# Looking for a Tamil Language Tutor



## The Blue Lotus (Mar 7, 2012)

Ok I really hate to admit this but, I'm totaly incapable of communicating with my in laws! 
I don't understand their language at all. 
A few words here and there sure but that is about it. I can't ask them how they are feeling, if they need anything, heck they could call me names to my face and I'd never know the dif! 
This must be corrected to that end here I ask, anyone know of a Tamil language tutor, or anything that might help?
I tried rosetta stone but.... they don't have Tamil, tried pimslar too, nada. 
I don't care to learn to read and write in this language at least not ATM, but I DO need to learn to speak it and understand it.

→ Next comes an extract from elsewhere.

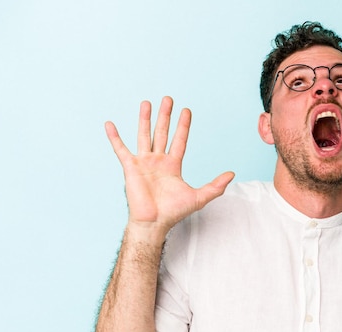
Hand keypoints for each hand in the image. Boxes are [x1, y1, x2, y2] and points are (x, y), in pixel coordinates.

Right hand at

I always feel badly when Hubby has to play translator for his parents and I. 
Thanks in advance. 
~BL~


----------



## Philip Overby (Mar 7, 2012)

Well, I can't tutor you, but I found this website that looks like it has some good stuff.

Web Site for Learning and Teaching Tamil

Also, have you tried Live Mocha?  It's a website that has language exchange partners and activities on there and they may have native Tamil speakers.    

I know exactly how you feel by the way.  My Japanese isn't very good so I can't talk to my mother-in-law or sister-in-law because they can't speak much English.  So my wife always has to translate what I say which can be bothersome.  However, my wife, although pretty much fluent, has problems with slang, so sometimes when my family talks to her she has no idea what they're talking about, so we're even.


----------